If she imagined that he would not kill a woman, then she was sorely mistaken. He had killed women before—had, even, killed a ninja woman before. That whore of a girl who had claimed to be Lord Tokugawa’s serving maid, but had in truth been sent to protect him by the ninja in Tokugawa’s employ. When word had come from a traitor in the ninja ranks—Kawabata, his name had been—Lord Oda had sent Kira to eliminate the girl. It wouldn’t do for Lord Tokugawa to benefit always from such protection
.
It had been tricky, of course. The woman was a vampire, making her hard to kill, and not only that but she had fallen in love with Lord Endo, one of Lord Tokugawa’s greatest samurai. Some even said she had made him a vampire too, biting him when he was on the verge of dying from a spear wound
.
All of these things—the proximity to Lord Tokugawa, the protection of vampire strength, the alliance with the great swordsman Lord Endo—should have made the girl impossible to kill, even for a man who could stomach the murder of a beautiful young woman. But Kira had managed it nonetheless. It had been a simple matter, really. To anyone uninformed, the girl was just a servant, and so it had not been difficult for Kira to get close to her, as the men had been distracted by planning the next assault on the shogun’s enemies
.
He had taken her head off with a single sword blow
.
The fortune-teller was staring at him with fear in her eyes, and then the fear left her and she smiled
.
“What? Something amuses you?”
“I said I would tell you two things.”
Kira thought for a moment. “You did. You said the boy would get the Buddha ball, and that he would kill Lord Oda.”
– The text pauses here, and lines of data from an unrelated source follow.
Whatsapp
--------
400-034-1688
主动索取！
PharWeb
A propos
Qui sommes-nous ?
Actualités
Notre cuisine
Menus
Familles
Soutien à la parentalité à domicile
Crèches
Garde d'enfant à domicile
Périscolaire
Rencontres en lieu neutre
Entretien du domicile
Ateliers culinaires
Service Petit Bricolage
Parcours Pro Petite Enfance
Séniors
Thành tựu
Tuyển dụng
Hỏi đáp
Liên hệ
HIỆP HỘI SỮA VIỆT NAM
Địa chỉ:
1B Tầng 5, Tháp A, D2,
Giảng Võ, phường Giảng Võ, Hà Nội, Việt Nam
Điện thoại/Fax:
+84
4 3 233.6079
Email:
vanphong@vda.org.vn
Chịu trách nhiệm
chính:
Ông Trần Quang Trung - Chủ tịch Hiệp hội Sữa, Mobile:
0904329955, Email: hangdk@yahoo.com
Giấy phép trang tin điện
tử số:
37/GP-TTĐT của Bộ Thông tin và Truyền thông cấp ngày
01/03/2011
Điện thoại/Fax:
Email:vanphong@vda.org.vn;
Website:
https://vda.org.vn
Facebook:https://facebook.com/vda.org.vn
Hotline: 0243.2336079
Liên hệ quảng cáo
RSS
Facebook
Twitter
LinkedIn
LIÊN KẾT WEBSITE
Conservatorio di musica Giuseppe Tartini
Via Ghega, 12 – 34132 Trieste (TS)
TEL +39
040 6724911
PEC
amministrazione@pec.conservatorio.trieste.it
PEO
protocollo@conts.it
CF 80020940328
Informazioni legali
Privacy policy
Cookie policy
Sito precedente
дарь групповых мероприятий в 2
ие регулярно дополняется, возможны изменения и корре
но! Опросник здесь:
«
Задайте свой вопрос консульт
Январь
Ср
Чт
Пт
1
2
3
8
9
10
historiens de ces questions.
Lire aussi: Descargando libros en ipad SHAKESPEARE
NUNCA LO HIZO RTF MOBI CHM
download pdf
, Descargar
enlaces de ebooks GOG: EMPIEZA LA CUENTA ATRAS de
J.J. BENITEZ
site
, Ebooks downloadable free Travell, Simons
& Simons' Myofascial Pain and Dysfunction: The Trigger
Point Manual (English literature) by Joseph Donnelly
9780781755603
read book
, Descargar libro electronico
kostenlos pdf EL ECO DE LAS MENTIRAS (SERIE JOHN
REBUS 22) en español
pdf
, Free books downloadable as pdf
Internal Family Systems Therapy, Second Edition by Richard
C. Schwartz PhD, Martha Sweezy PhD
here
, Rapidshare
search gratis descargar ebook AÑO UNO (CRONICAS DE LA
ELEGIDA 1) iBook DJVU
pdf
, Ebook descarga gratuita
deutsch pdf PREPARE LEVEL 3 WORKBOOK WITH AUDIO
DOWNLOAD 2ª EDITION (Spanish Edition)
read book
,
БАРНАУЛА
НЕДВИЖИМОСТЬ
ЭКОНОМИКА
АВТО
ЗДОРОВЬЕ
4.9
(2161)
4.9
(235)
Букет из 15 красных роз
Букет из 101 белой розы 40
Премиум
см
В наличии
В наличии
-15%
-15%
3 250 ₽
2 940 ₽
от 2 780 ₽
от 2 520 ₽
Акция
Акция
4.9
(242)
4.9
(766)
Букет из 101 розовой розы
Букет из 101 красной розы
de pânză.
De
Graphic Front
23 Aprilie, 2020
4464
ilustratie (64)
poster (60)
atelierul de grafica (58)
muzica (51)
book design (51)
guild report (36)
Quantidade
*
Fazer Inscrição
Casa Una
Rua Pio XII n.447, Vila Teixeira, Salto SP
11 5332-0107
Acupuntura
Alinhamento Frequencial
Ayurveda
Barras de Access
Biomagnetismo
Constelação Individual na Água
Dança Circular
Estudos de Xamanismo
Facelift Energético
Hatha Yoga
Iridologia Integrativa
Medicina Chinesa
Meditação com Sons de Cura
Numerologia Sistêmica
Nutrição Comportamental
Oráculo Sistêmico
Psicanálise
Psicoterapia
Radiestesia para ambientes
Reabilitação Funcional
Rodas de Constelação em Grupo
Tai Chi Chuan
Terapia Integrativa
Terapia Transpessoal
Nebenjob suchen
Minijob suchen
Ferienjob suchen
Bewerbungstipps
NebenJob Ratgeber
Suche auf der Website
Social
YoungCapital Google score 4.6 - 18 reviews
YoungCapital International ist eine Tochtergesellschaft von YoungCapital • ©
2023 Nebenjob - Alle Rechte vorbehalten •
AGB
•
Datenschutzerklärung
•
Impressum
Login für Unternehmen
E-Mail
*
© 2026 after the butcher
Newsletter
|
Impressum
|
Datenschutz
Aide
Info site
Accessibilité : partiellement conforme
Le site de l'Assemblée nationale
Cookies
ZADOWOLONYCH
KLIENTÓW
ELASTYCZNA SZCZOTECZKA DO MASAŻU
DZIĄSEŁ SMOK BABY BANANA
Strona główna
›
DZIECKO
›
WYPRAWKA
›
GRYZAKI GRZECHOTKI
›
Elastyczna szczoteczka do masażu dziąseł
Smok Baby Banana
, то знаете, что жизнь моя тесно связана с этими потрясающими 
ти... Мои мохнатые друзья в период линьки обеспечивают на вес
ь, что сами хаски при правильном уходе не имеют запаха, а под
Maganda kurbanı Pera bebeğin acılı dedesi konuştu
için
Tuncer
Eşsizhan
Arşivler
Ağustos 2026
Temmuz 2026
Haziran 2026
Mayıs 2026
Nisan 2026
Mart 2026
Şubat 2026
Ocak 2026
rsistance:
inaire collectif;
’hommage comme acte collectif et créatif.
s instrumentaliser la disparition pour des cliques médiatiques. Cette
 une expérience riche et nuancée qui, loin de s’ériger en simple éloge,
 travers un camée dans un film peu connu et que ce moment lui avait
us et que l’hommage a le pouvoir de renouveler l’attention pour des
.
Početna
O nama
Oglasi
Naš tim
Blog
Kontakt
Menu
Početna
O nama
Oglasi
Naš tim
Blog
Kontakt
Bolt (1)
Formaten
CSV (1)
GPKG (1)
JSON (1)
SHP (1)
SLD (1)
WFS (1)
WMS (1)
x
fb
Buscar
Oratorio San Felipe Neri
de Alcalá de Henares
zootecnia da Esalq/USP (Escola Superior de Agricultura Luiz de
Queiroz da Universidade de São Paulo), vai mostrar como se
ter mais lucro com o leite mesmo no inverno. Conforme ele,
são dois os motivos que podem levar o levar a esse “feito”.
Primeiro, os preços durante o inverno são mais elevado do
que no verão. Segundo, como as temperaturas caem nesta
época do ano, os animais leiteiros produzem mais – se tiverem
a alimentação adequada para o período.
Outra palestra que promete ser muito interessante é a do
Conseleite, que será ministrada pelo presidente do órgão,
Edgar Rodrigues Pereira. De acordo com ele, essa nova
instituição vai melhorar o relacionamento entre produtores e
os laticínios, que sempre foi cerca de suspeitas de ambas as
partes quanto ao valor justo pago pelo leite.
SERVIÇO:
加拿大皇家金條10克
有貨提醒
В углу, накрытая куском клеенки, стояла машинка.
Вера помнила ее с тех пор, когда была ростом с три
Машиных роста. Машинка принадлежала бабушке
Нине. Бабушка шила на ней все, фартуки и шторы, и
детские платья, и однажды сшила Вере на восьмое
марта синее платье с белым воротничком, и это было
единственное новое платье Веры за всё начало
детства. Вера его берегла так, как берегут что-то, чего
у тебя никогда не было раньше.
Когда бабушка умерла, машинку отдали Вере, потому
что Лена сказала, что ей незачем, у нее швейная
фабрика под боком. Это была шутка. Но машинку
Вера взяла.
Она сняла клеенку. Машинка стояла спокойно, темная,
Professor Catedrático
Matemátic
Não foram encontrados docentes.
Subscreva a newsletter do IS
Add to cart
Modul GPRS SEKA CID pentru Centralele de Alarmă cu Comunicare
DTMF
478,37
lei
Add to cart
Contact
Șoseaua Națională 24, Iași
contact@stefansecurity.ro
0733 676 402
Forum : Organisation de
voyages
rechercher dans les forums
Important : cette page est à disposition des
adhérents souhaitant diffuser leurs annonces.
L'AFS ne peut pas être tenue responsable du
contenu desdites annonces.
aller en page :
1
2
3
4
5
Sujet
“That’s one thing. I will tell you another, if you wish to hear it.”
Kira nodded. “Very well.”
“It is this,” she said. She lowered her voice to a whisper. “When you die, your body will languish for many moons, consumed slowly by the creatures of the night. Worms will eat your eyes. The eggs of flies will
hatch among your sinews.” She paused, her smile growing wider. “You cannot escape it.”
Kira’s vision was awash with redness, like a sun was setting behind his eyelids, and he could feel his blood hammering in his forehead. He had never felt fury like this, not even when he had believed that his companions were never going to rescue him from that hell realm of liquefying corpses
.
He looked at the white-haired prophetess through a film of red. “You can see the future, yes?”
She nodded
.
“Then you must have seen what I am about to do.” He looked at the samurai behind her and made a cutting gesture with his fingers. The man swung back his sword
.
“Yes,” she said. “Yes, I have.”
Shusaku led the way through ever steeper land, as they rose from the foothills into the mountains. Taro held his bow in his hand, the new string so taut it almost hummed as the air ran over it, as much an instrument as a weapon. It was good to feel its power once again. He was surprised to realize how much he had missed it, when the string had been softened and weakened by the sea. Yes, it had helped them when the ninja had attacked their palanquin, but it had been reduced to the status of a short-range weapon, like a sword.